Required work
Copy the material below, substituting "px" for every "pixels" and leaving everything else untouched. Omit the pictures.

-*-*-

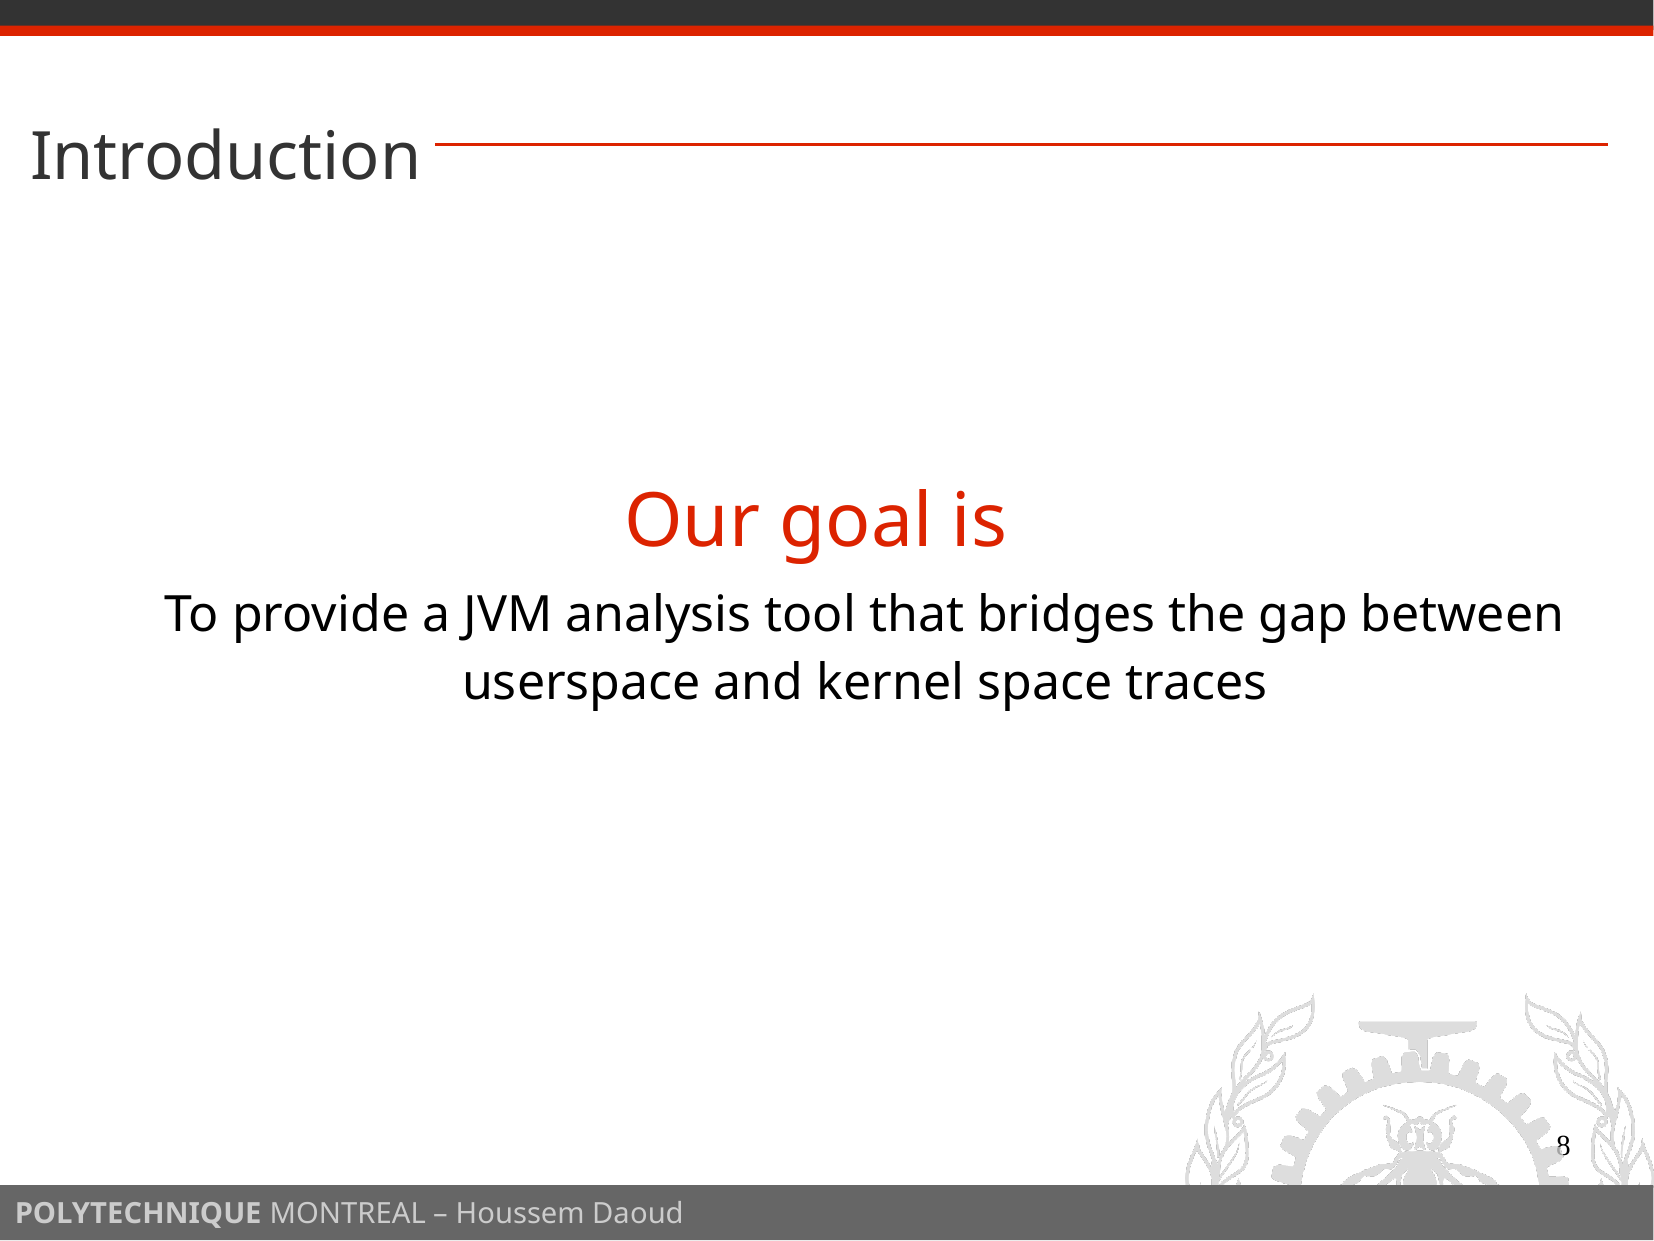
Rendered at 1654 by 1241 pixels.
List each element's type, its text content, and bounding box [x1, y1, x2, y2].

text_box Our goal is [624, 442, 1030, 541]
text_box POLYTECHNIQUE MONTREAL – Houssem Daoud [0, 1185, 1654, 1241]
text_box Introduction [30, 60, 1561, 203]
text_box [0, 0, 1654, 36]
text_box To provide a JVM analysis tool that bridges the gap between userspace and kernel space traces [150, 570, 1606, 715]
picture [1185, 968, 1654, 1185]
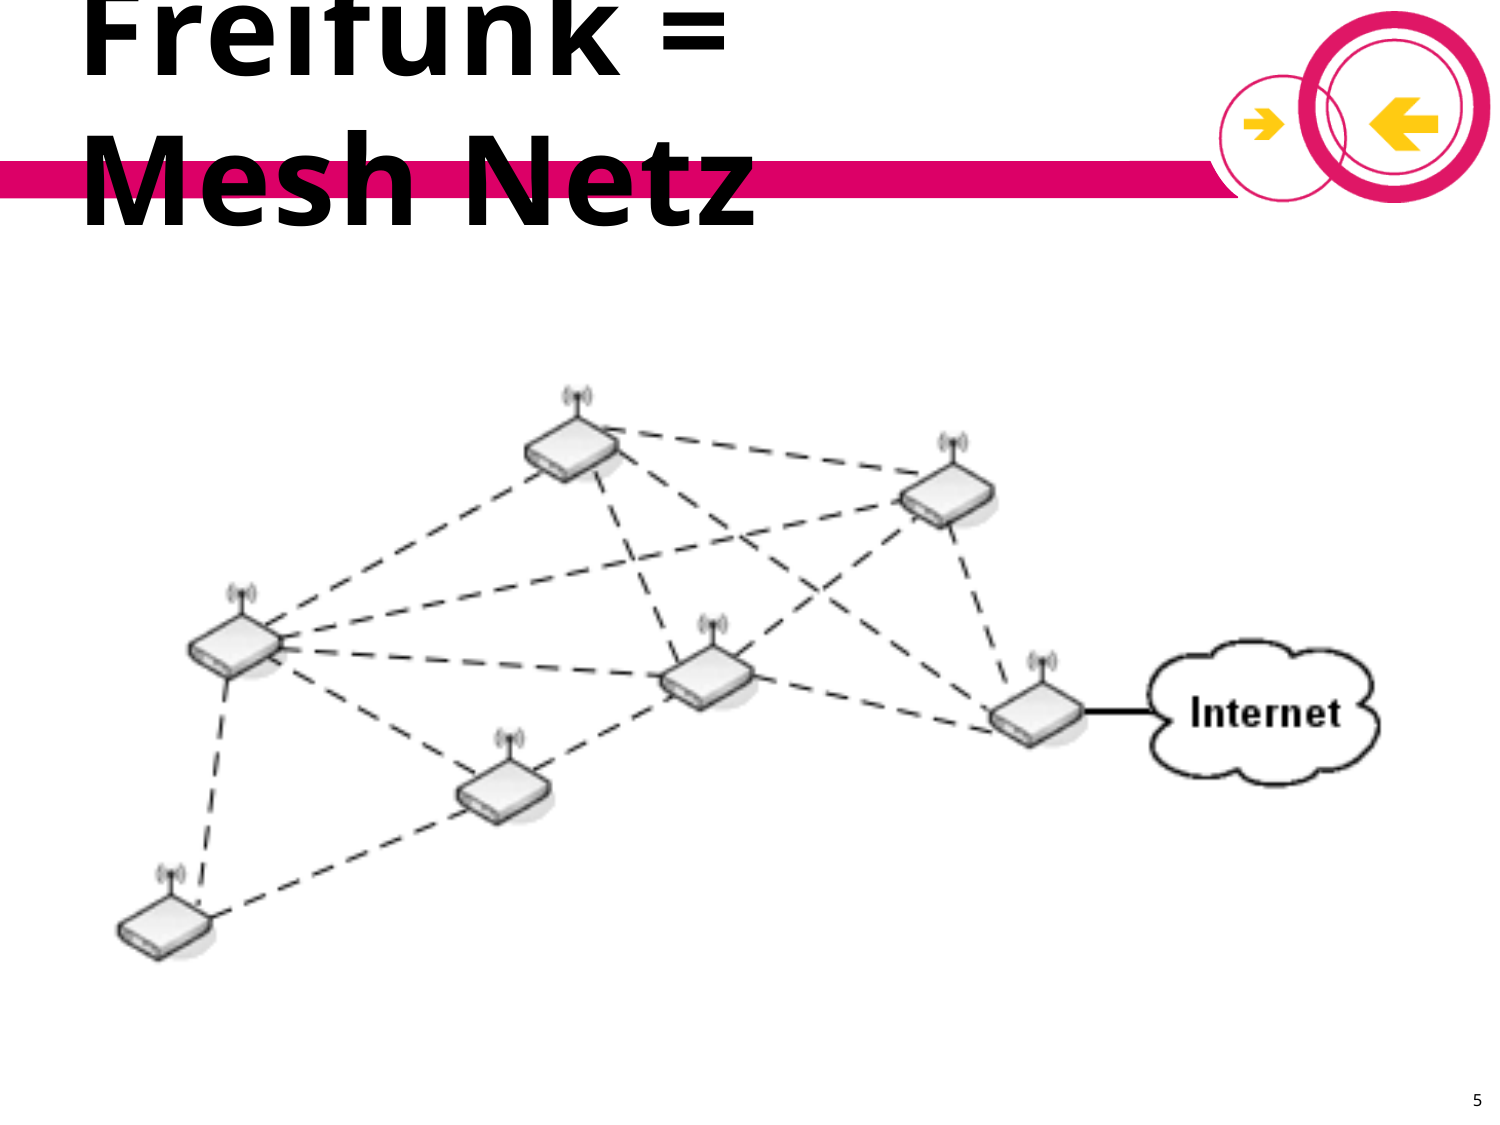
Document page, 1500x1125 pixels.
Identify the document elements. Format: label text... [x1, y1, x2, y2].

-*-*-

Exercise result
Rendered at 1654 by 1241 px.
List each element's type, its text content, and bounding box [x1, y1, x2, y2].

text_box Our goal is [624, 442, 1030, 541]
text_box POLYTECHNIQUE MONTREAL – Houssem Daoud [0, 1185, 1654, 1241]
text_box Introduction [30, 60, 1561, 203]
text_box [0, 0, 1654, 36]
text_box To provide a JVM analysis tool that bridges the gap between userspace and kernel space traces [150, 570, 1606, 715]
picture [1185, 968, 1654, 1185]
Document page, 1500x1125 px.
Identify the document elements. Format: label text... [x1, y1, x2, y2].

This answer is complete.